Outside of the West, IT spending will be in single digits; not nearly as anemic as in the US, UK, and Europe. The continued erosion of the global economy, including the prospect of negative GDP growth in many major countries, has led IDC to update its forecast for worldwide IT spending in 2009. The IDC Black Book now forecasts worldwide IT spending will grow by just 0.5% year-over-year in 2009 in constant currency. This is down from a November 2008 forecast of 2.6% growth. If recent exchange rate trends continue, this will translate into a significant decline in revenues for U.S.-based IT suppliers.
The greatest impact will be felt in global hardware markets, where overall spending growth will be –3.6% this year, led by a steep decline in outlays for servers, PCs, and printers/MFPs. In contrast, worldwide spending on software and IT services are each expected to grow 3.4% in 2009, down from 4.6% and 3.7% growth respectively in the previous forecast. Worldwide IT spending in 2009 will be $1.44 trillion.
In the United States, IDC is now forecasting year-over-year growth of 0.1% in overall IT spending, down from the November forecast of 0.9% growth. Paralleling the worldwide market, hardware will experience a sharp decline in spending with 16% growth while software and IT services spending will grow by 4% and 3% respectively. U.S. IT spending will total nearly $491 billion in 2009.
“Fourth quarter data from a number of key markets and geographies clearly shows that companies have been very quick to pull back their spending,” said John Gantz, chief research officer at IDC, in a press release. “The data also provides a clearer picture of how companies are curbing their expenditures. Investments in software and services are being maintained in pursuit of productivity and efficiency gains while hardware spending is being slashed in an attempt to stretch refresh cycles and squeeze more out of existing assets.”

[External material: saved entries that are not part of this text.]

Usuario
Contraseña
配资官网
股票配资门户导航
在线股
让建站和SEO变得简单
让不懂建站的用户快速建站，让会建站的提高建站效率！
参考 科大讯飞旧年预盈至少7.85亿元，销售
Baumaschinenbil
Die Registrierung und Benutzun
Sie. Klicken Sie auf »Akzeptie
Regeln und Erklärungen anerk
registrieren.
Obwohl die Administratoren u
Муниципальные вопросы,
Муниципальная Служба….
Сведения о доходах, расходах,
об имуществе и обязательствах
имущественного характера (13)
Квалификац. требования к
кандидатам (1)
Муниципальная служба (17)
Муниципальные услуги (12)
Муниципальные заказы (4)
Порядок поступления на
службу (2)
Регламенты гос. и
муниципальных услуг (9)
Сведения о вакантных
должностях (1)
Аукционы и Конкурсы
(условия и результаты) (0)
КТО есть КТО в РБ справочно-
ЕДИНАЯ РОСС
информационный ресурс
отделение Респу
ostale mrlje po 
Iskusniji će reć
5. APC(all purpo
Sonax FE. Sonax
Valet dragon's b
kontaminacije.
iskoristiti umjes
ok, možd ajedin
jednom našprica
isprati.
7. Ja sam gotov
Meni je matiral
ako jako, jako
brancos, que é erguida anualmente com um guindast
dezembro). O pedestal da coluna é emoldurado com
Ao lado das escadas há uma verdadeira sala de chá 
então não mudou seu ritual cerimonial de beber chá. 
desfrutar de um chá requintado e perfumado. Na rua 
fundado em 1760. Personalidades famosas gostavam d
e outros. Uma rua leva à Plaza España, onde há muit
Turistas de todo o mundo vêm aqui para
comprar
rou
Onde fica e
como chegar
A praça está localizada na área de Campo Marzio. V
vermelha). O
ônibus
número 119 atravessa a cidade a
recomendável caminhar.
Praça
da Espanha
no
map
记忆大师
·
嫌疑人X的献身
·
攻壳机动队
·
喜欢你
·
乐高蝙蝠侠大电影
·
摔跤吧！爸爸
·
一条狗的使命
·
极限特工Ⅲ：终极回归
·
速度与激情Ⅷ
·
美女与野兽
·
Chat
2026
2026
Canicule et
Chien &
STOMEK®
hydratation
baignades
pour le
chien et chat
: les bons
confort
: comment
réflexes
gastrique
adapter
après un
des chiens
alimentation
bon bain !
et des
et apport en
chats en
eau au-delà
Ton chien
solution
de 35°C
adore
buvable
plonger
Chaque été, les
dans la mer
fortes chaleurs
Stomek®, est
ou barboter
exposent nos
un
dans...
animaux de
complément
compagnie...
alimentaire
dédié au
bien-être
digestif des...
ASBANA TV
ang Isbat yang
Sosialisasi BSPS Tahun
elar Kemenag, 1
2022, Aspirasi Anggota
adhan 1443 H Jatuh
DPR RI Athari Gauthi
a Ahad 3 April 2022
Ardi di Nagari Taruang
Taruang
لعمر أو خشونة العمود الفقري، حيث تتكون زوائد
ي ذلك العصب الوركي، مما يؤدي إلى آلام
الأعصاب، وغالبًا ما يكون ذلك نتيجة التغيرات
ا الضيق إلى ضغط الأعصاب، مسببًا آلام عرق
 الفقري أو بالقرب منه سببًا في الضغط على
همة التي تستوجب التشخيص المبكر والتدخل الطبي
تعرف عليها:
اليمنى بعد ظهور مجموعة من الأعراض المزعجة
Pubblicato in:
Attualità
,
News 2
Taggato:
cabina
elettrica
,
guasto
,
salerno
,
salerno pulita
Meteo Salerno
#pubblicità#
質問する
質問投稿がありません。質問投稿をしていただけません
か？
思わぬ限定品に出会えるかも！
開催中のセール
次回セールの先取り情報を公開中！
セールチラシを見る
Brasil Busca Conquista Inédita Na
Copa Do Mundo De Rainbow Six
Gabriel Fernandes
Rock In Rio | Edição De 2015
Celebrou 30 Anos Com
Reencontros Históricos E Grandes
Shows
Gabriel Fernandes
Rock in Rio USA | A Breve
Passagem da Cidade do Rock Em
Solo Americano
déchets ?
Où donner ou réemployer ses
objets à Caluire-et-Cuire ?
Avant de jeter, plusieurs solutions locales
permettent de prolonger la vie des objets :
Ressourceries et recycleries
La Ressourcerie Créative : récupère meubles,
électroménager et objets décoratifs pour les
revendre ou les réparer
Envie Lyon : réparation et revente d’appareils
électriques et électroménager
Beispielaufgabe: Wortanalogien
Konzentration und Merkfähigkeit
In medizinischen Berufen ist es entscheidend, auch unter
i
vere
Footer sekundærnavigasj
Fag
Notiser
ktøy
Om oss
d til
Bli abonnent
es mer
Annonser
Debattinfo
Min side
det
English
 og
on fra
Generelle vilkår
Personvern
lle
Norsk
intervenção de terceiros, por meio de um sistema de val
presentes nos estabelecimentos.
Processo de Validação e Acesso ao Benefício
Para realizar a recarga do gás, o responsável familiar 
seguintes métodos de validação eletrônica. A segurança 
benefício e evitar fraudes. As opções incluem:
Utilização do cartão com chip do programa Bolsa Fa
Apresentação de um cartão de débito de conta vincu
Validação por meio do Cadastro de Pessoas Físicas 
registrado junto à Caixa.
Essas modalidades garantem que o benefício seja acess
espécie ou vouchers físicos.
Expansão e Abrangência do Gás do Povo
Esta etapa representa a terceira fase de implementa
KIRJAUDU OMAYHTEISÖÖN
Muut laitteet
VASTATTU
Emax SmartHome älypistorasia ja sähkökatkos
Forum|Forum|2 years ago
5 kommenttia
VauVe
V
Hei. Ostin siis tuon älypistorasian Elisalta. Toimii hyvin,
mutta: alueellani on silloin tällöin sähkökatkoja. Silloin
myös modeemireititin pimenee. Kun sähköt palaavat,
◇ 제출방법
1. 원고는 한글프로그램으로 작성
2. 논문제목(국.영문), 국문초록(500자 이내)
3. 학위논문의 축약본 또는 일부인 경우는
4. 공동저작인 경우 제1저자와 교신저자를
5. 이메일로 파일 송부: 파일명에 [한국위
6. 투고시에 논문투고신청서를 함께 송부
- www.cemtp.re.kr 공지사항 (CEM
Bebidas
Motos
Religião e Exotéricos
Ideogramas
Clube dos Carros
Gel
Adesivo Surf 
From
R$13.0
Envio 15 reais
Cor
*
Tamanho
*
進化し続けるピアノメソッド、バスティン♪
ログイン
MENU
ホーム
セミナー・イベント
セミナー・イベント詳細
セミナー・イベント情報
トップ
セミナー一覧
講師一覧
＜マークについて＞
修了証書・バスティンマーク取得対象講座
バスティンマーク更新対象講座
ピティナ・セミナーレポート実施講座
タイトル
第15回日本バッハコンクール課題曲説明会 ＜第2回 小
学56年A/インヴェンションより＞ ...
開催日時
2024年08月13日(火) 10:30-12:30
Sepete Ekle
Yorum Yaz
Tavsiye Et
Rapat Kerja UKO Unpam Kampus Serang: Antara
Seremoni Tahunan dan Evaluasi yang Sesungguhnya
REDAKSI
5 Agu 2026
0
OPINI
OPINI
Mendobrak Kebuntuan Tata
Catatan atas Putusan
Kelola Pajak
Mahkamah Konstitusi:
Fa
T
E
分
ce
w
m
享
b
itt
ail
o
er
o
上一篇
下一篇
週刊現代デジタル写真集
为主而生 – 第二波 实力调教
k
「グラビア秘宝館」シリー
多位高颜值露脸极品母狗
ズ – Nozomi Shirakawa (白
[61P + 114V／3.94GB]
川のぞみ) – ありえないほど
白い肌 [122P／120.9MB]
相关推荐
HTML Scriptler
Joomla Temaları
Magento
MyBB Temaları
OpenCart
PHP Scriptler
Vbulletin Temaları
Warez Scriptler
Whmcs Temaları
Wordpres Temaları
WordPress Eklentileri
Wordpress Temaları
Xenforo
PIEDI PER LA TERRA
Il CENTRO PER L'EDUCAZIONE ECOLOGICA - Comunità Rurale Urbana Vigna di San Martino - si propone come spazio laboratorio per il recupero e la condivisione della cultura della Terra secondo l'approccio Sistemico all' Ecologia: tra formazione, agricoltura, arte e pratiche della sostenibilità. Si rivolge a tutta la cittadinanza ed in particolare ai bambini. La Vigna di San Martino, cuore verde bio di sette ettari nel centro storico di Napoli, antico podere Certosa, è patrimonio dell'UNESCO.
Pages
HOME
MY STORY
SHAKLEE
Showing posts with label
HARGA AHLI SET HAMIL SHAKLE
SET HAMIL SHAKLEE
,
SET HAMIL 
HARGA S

Other highlights from the new IDC Black Book include the following:
Overall IT spending in Western Europe is now expected to grow 0.1% year over year in 2009, down from the November forecast of 1.2% growth. IDC expects IT spending in Germany and the United Kingdom to remain essentially flat in 2009, while France and Italy will experience negative growth.
The forecast for IT spending growth in Asia/Pacific (excluding Japan) has also been reduced, with overall growth now expected to be 1.4%, down from the earlier forecast of 4% growth. IT spending in China is expected to grow 6.5%, down from 9.1%, and India’s growth has been reduced to 5.7% from 10%.
Japan will experience year-over-year IT spending growth of 1.8% in 2009, down from the previous forecast of 1.0% growth.
Latin America will enjoy gains in all three market segments, driving overall IT spending to 4% growth in 2009, down from the November forecast of 8%. IT spending in Brazil will grow by 6% in 2009, down somewhat from the 9% forecast in November.
In Central and Eastern Europe, IT spending will grow 7.5% in 2009 as a result of worsening economic assumptions and business climate volatility.
The Middle East & Africa is expected to continue on a growth trajectory of almost 8% in 2009, down slightly from the November forecast of 8.5% growth.
“The revised forecast is very close to the downside scenario we developed in November, which was based on the lowest worldwide GDP growth since World War II,” noted Stephen Minton, VP of Worldwide Markets and Strategies at IDC, in a press release. “While the outlook for 2009 is now worse than we thought just three months ago, we still expect IT spending to recover somewhat in 2010 and gain momentum through the rest of the forecast period.”
The IDC report, Economic Crisis Response: Worldwide IT Spending 2008–2012 Forecast Update — February 2009 Revision (IDC #216909) provides a top-line summary of IDC’s latest forecast for IT spending, which has been revised to reflect the ongoing impact the financial crisis that first hit in September 2008. The forecast utilizes economic forecast data from the International Monetary Fund, a set of baseline macro-economic assumptions developed by IDC, and market specific inputs regarding vendor product cycles, supply availability, and technology adoption patterns. The report presents all data in constant, annual exchange rates (currently based on an average of calendar year 2007).